A history of technology curiosity
Before a career in technology beckoned, Welsh—who speaks fluent Bahasa following a childhood in Indonesia—cut his teeth in scripting by managing the autoexec.bat file on his old 286 PC, squeezing enough memory to play Space Quest. “I got computers,” he recalled. “I knew they’d be a big part of my life. But I took the long way round to IT. One of my mentors advised me early on not to study IT, rather study what you want to implement in IT.”
Following such advice, Welsh allowed his healthy curiosity to run wild before realising the common denominator which prompted more than 20 years of developing mission-critical and housing valuation systems used daily by four major Australian banks. This is in addition to the creation of his cloud ticketing and booking management platform Booking Boss, which was acquired by Helix Leisure in 2017 then by Embed a few years later.
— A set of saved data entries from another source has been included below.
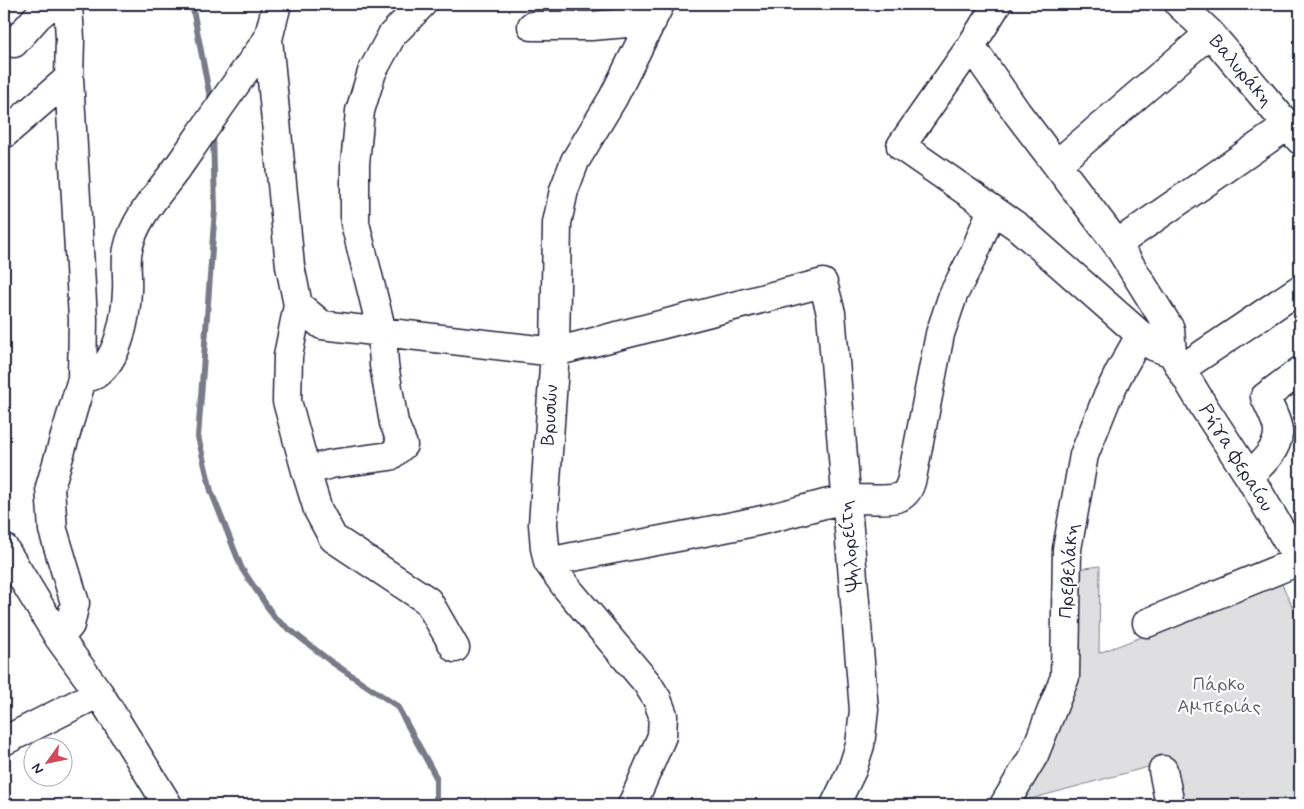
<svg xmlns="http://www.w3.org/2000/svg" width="1304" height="809" viewBox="0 0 1304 809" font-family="Mynerve,sans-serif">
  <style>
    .green { fill: #dfdfe2; stroke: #80808e }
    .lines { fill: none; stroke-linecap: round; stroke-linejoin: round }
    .stream { stroke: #7a7a88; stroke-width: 6 }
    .minor-casing { stroke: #22223b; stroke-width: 31 }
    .minor { stroke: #fff; stroke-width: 28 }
    .labels { text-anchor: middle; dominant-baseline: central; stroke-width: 4.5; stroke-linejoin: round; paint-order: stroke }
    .street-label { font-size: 19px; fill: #22223b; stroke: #fff }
    .park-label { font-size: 19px; fill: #5b5b6d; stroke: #fff }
  </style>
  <rect width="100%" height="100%" fill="#fff"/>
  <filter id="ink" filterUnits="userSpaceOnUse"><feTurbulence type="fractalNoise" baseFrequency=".02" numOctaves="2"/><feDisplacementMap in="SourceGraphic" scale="10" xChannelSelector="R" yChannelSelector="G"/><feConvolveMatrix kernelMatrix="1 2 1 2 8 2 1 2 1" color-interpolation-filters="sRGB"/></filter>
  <g filter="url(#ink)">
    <path class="green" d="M 1100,566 L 1099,653 L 1282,584 L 1300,623 L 1300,805 L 1179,805 L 1170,761 L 1023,801 L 1079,679 L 1078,569 Z"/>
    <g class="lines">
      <path class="stream" d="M 192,4 L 211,103
        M 213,133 L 215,209 L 198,437 L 211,491 L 242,569 L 275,618 L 330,661 L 397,706 L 436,777 L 436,805"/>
      <g class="minor-casing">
        <path id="minor" d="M 277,4 L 268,39 L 290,266 L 298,305 L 288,356 L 287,401 L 306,471 L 318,510 L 333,538 L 428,601 L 455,648
          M 997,4 L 971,46 L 901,146 L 1018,227 L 1153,346 L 1172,353
          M 1179,4 L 1210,33 L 1300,140
          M 532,26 L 591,26 L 652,21
          M 14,43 L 38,16 L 52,4
          M 971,46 L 1018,114 L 1117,244 L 1170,329 L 1172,353 L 1181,369 L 1204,407 L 1249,476 L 1300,563
          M 4,134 L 69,78
          M 1057,164 L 1210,33
          M 1117,244 L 1287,126
          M 298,305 L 322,325 L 555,352 L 823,283 L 831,313 L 864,710 L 860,745 L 852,770 L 835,805
          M 1181,369 L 1300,289
          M 82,379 C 86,377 93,377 96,374 C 119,359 126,316 127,291 C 128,278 125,262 128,249 C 135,215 164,188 183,160 C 211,119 239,79 268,39
          M 306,471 L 331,464 L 390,456 L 403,445 L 394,423 L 384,365 L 382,332 L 355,223 L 355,164 L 360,111 L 372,72 L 392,35 L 422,4
          M 1249,476 C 1260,465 1277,451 1278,434 C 1279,424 1269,406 1265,397 L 1300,371
          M 4,548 L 59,638 L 99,693 L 168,805
          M 548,562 C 618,547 689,536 758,521 C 787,515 815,505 844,500 C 861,497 880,502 897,498 C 907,495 910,487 912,478 L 940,334 L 953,295 L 974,254 L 992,209
          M 1147,623 L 1299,561
          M 59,638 L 70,625 L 75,603 L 53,530 L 50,487 L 82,379 L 83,319 L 69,78 L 70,39 L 68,4
          M 4,741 L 99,693
          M 1163,770 L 1170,805
          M 632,805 L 662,736 L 663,715 L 657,699 L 647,683 L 566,587 L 548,562 L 545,548 L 543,524 L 555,352 L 557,223 L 564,190 L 575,161 L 613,98 L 660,4
          M 1004,805 L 1034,755 L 1065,677 L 1067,549 L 1084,455 L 1106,400 L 1119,373 L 1140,336"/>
      </g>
      <use href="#minor" class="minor"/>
    </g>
  </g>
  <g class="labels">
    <g class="street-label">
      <text transform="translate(1241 71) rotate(50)">Βαλυράκη</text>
      <text transform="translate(550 415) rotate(-86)">Βρυσών</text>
      <text transform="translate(1236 458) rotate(58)">Ρήγα Φεραίου</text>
      <text transform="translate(850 546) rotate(-95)">Ψηλορείτη</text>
      <text transform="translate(1069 571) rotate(-86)">Πρεβελάκη</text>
    </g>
    <g class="park-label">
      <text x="1219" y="684">Πάρκο<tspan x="1219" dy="22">Αμπεριάς</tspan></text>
    </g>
  </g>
  <rect width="1304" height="809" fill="none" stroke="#fff" stroke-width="20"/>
  <rect x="10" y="10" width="1284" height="789" fill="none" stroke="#22223b" stroke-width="2" filter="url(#ink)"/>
  <g transform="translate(48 762) rotate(237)"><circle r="24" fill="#ffffff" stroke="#a7a7b1"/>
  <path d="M0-4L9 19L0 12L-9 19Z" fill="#d1495b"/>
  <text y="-8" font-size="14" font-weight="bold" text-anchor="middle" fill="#22223b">N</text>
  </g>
</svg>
“Every day is a new day in technology and as CTO it’s on us to pull the new shiny things apart and understand their potential and then to drive a reasonable timeline to achieve it,” Welsh says. “Sadly though, it’s also ours to recognise when they have failed and for that pet project that is so close to be canned.”
To that point, “the technology-as-a-service mentality is no longer wholly true,” he says. “The role of the CTO is to now derive a strategy of possibilities for the future of the company, which is a big weight to bear. To sit in cruise control on technology is to actively miss out on potential.”